PROBLEM DESCRIPTION: Copy the lines word for word, beginning with the first line of the material and ending after the line containing "VDG1Z18C604A". Do not include the pictures.

(Stored items from a collection)
--------------------------------

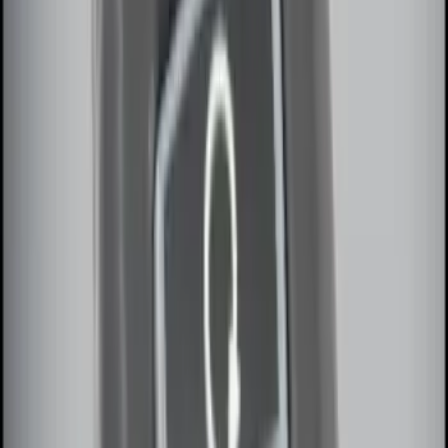
Remote Start System RFR Antenna
Vehicle Security Kit
SKU
:
DA8Z15603A
Invision Wireless Headphone for DVD
Entertainment System
SKU
:
VDG1Z18C604A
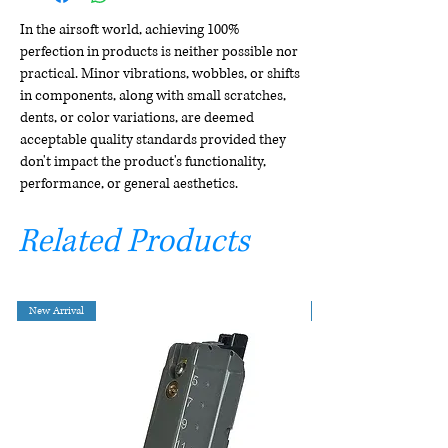
In the airsoft world, achieving 100%
perfection in products is neither possible nor
practical. Minor vibrations, wobbles, or shifts
in components, along with small scratches,
dents, or color variations, are deemed
acceptable quality standards provided they
don't impact the product's functionality,
performance, or general aesthetics.
Related Products
New Arrival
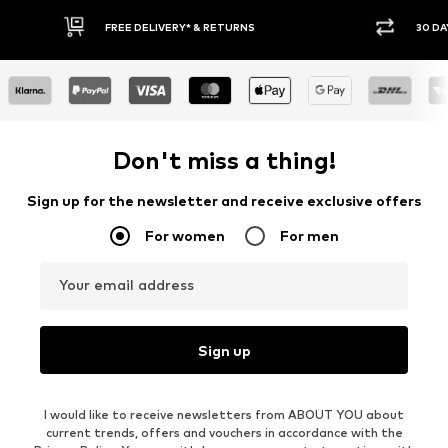
E DELIVERY* & RETURNS
30 DAY RETURN POLICY
Don't miss a thing!
Sign up for the newsletter and receive exclusive offers
For women
For men
Your email address
Sign up
I would like to receive newsletters from ABOUT YOU about
current trends, offers and vouchers in accordance with the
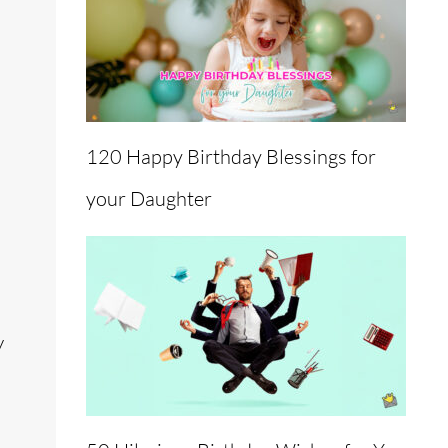
120 Happy Birthday Blessings for
your Daughter
y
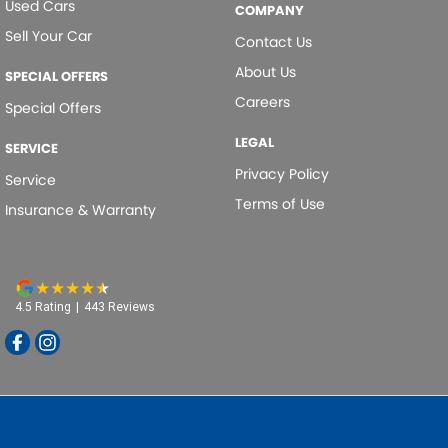
Used Cars
COMPANY
Dual Range Transmission
Sell Your Car
Contact Us
EBD (Electronic Brake Force Distribution)
About Us
SPECIAL OFFERS
Electric Seat - Drivers
Careers
Special Offers
Electronic Differential Lock
LEGAL
SERVICE
Engine Immobiliser
Privacy Policy
Service
Fog Lamp/s - Rear LED
Terms of Use
Insurance & Warranty
Footrest - Drivers
Gear Shift Paddles behind Steering Wheel
Gloss Finish - Exterior Highlights
4.5
Rating
|
443
Review
s
Gloss Finish Window Surrounds - Exterior
Grille - Black
Headlamps - LED
Headlamps Automatic (light sensitive)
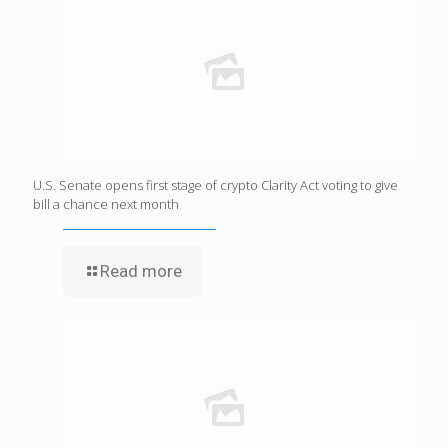
U.S. Senate opens first stage of crypto Clarity Act voting to give
bill a chance next month
Read more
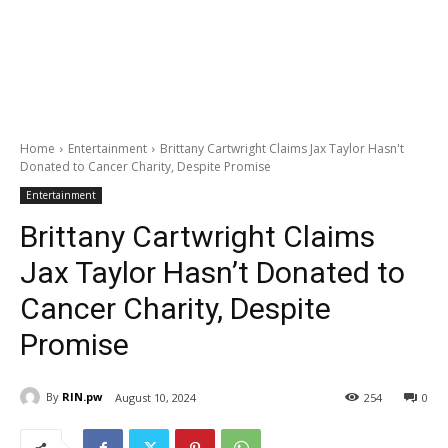
Home
Entertainment
Brittany Cartwright Claims Jax Taylor Hasn't
Donated to Cancer Charity, Despite Promise
Entertainment
Brittany Cartwright Claims
Jax Taylor Hasn’t Donated to
Cancer Charity, Despite
Promise
By
RIN.pw
August 10, 2024
254
0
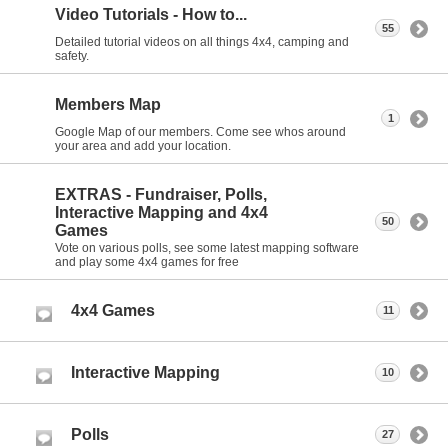
Video Tutorials - How to...
55
Detailed tutorial videos on all things 4x4, camping and
safety.
Members Map
1
Google Map of our members. Come see whos around
your area and add your location.
EXTRAS - Fundraiser, Polls,
Interactive Mapping and 4x4
50
Games
Vote on various polls, see some latest mapping software
and play some 4x4 games for free
4x4 Games
11
Interactive Mapping
10
Polls
27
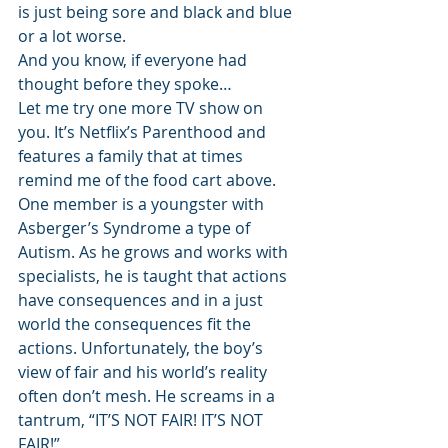
is just being sore and black and blue 
or a lot worse.
And you know, if everyone had 
thought before they spoke…
Let me try one more TV show on 
you. It’s Netflix’s Parenthood and 
features a family that at times 
remind me of the food cart above. 
One member is a youngster with 
Asberger’s Syndrome a type of 
Autism. As he grows and works with 
specialists, he is taught that actions 
have consequences and in a just 
world the consequences fit the 
actions. Unfortunately, the boy’s 
view of fair and his world’s reality 
often don’t mesh. He screams in a 
tantrum, “IT’S NOT FAIR! IT’S NOT 
FAIR!”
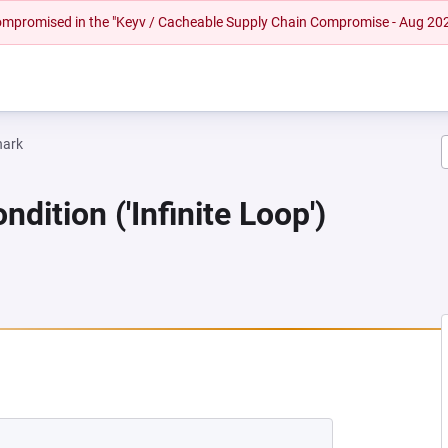
 compromised in the "Keyv / Cacheable Supply Chain Compromise - Aug 20
hark
dition ('Infinite Loop')
NEW TAB)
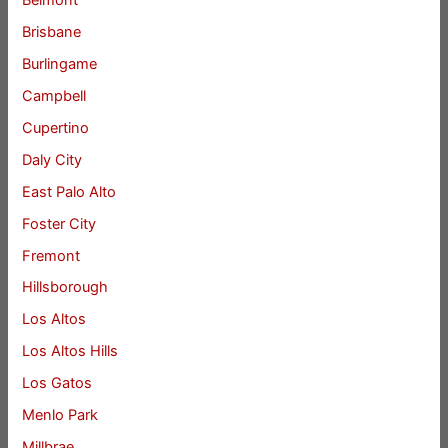
Belmont
Brisbane
Burlingame
Campbell
Cupertino
Daly City
East Palo Alto
Foster City
Fremont
Hillsborough
Los Altos
Los Altos Hills
Los Gatos
Menlo Park
Millbrae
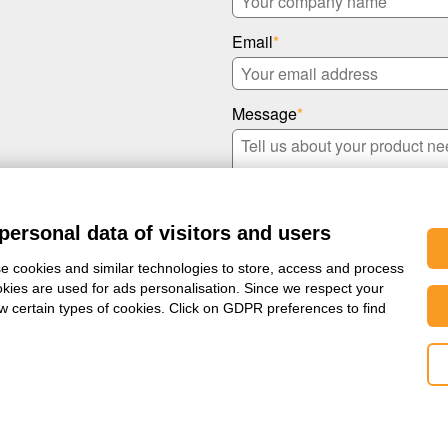
Email
*
Message
*
personal data of visitors and users
e cookies and similar technologies to store, access and process
okies are used for ads personalisation. Since we respect your
ow certain types of cookies. Click on GDPR preferences to find
I confirm that I have read S
rms & Conditions
|
Privacy Policy
|
Change your Cookie Preferences
|
Whistleblowi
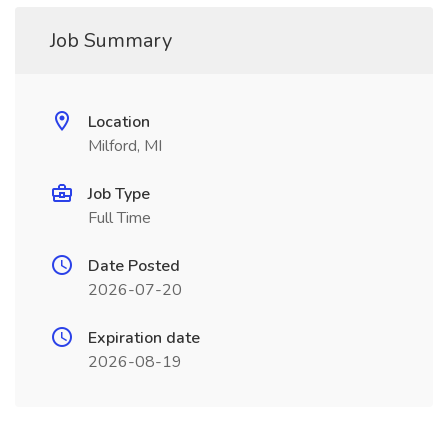
Job Summary
Location
Milford, MI
Job Type
Full Time
Date Posted
2026-07-20
Expiration date
2026-08-19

--------------------------------

YOUR SOLUTION:
Remote Start System RFR Antenna
Vehicle Security Kit
SKU
:
DA8Z15603A
Invision Wireless Headphone for DVD
Entertainment System
SKU
:
VDG1Z18C604A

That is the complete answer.